Benjamin Armstrong
Benjamin Armstrong

Reputation: 21

How to create a pool of contigous memory across multiple structs in Rust?

I'm trying to create a set of structs in Rust that use a contiguous block of memory. E.g:

<------------ Memory Pool -------------->
[  Child  |  Child  |  Child  |  Child  ]

These structs:

I'm very new to Rust but I'm well versed in C++ so the main hurdle thus far has been working with the ownership semantics - I'm guessing there's a trivial way to achieve this (without using unsafe) but the solution isn't clear to me. I've written a small (broken) example of what I'm trying to do:

pub struct Child<'a> {
    pub slice: &'a mut [f32],
}

impl Child<'_> {
    pub fn new<'a>(s: &mut [f32]) -> Child {
        Child {
            slice: s,
        }
    }
}

pub struct Parent<'a> {
    memory_pool: Vec<f32>,
    children: Vec<Child<'a>>,
}

impl Parent<'_> {
    pub fn new<'a>() -> Parent<'a> {
        const SIZE: usize = 100;
        let p = vec![0f32; SIZE];
        let mut p = Parent {
            memory_pool: p,
            children: Vec::new(),
        };
        // Two children using different parts of the memory pool:
        let (lower_pool, upper_pool) = p.memory_pool.split_at_mut(SIZE / 2);
        p.children = vec!{ Child::new(lower_pool), Child::new(upper_pool) };
        return p; // ERROR - p.memory_pool is borrowed 2 lines earlier
    }
}

I would prefer a solution that doesn't involve unsafe but I'm not entirely opposed to using it. Any suggestions would be very much appreciated, as would any corrections on how I'm (mis?)using Rust in my example.

Upvotes: 2

Views: 851

Answers (2)

edwardw
edwardw

Reputation: 13942

This is the perfect use case for an arena allocator. There are quite a few. The following demonstration uses bumpalo:

//# bumpalo = "2.6.0"

use bumpalo::Bump;
use std::mem::size_of;

struct Child1(u32, u32);

struct Child2(f32, f32, f32);

fn main() {
    let arena = Bump::new();
    let c1 = arena.alloc(Child1(1, 2));
    let c2 = arena.alloc(Child2(1.0, 2.0, 3.0));
    let c3 = arena.alloc(Child1(10, 11));    

    // let's verify that they are indeed continuous in memory
    let ptr1 = c1 as *mut _ as usize;
    let ptr2 = c2 as *mut _ as usize;
    let ptr3 = c3 as *mut _ as usize;
    assert_eq!(ptr1 + size_of::<Child1>(), ptr2);
    assert_eq!(ptr1 + size_of::<Child1>() + size_of::<Child2>(), ptr3);
}

There are caveats, too. The main concern is of course the alignment; there may be some padding between two consecutive allocations. It is up to you to make sure that doesn't gonna happen if it is a deal breaker.

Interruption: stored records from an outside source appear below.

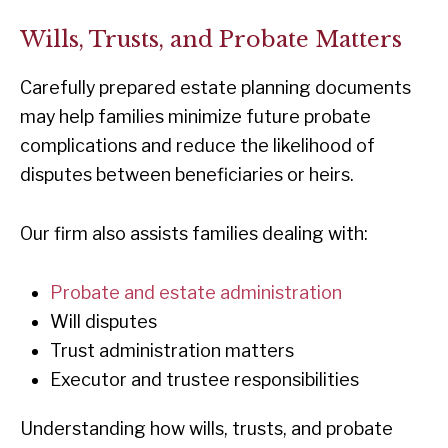
Wills, Trusts, and Probate Matters
Carefully prepared estate planning documents
may help families minimize future probate
complications and reduce the likelihood of
disputes between beneficiaries or heirs.
Our firm also assists families dealing with:
Probate and estate administration
Will disputes
Trust administration matters
Executor and trustee responsibilities
Understanding how wills, trusts, and probate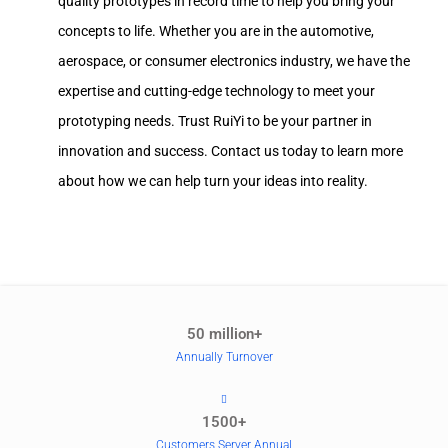
quality prototypes in record time to help you bring your
concepts to life. Whether you are in the automotive,
aerospace, or consumer electronics industry, we have the
expertise and cutting-edge technology to meet your
prototyping needs. Trust RuiYi to be your partner in
innovation and success. Contact us today to learn more
about how we can help turn your ideas into reality.
50 million+
Annually Turnover
1500+
Customers Server Annual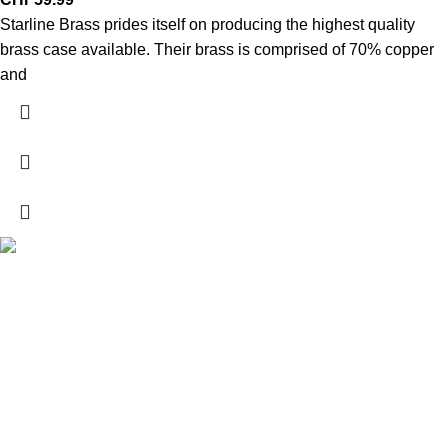
Starline Brass prides itself on producing the highest quality
brass case available. Their brass is comprised of 70% copper
and
Explore a wide range of reloading supplies and equipment for
rifles, pistols, and shotguns. Quality materials for reliable and
accurate handloads.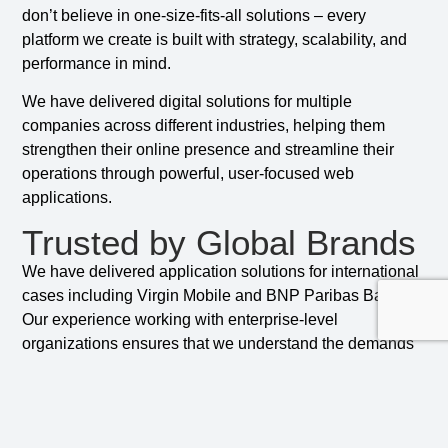
don’t believe in one-size-fits-all solutions – every
platform we create is built with strategy, scalability, and
performance in mind.
We have delivered digital solutions for multiple
companies across different industries, helping them
strengthen their online presence and streamline their
operations through powerful, user-focused web
applications.
Trusted by Global Brands
We have delivered application solutions for international
cases including Virgin Mobile and BNP Paribas Bank.
Our experience working with enterprise-level
organizations ensures that we understand the demands
of scalability, compliance, and performance in complex
environments.
Security is a top priority at CCI. We build every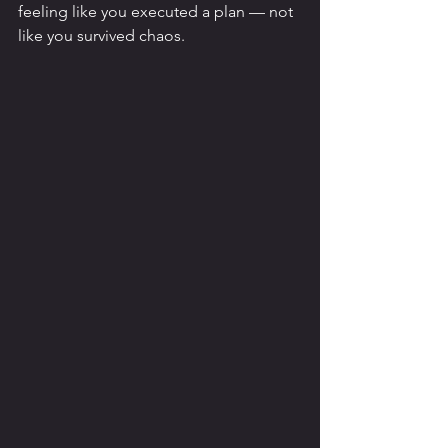
feeling like you executed a plan — not 
like you survived chaos.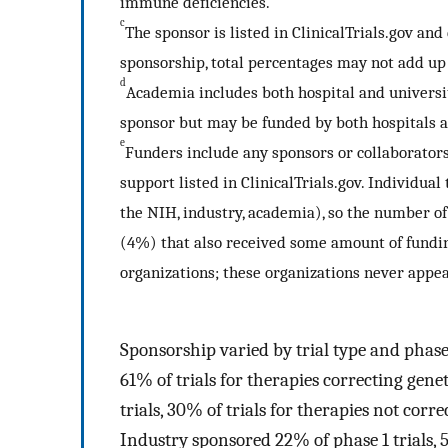
immune deficiencies.
c
The sponsor is listed in ClinicalTrials.gov and
sponsorship, total percentages may not add up
d
Academia includes both hospital and university
sponsor but may be funded by both hospitals a
e
Funders include any sponsors or collaborators,
support listed in ClinicalTrials.gov. Individual
the NIH, industry, academia), so the number of 
(4%) that also received some amount of fundin
organizations; these organizations never appea
Sponsorship varied by trial type and phase
61% of trials for therapies correcting gene
trials, 30% of trials for therapies not corre
Industry sponsored 22% of phase 1 trials, 5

The other is allocator specific. The bumpalo arena allocator used here, for example, doesn't drop object when itself gets deallocated.

Other than that, I do believe a higher level abstraction like this will benefit your project. Otherwise, it'll just be pointer manipulating c/c++ disguised as rust.

Upvotes: 0

djc
djc

Reputation: 11711

Yes, it's currently impossible (or quite hard) in Rust to contain references into sibling data, for example, as you have here, a Vec and slices into that Vec as fields in the same struct. Depending on the architecture of your program, you might solve this by storing the original Vec at some higher-level of your code (for example, it could live on the stack in main() if you're not writing a library) and the slice references at some lower level in a way that the compiler can clearly infer it won't go out of scope before the Vec (doing it in main() after the Vec has been instantiated could work, for example).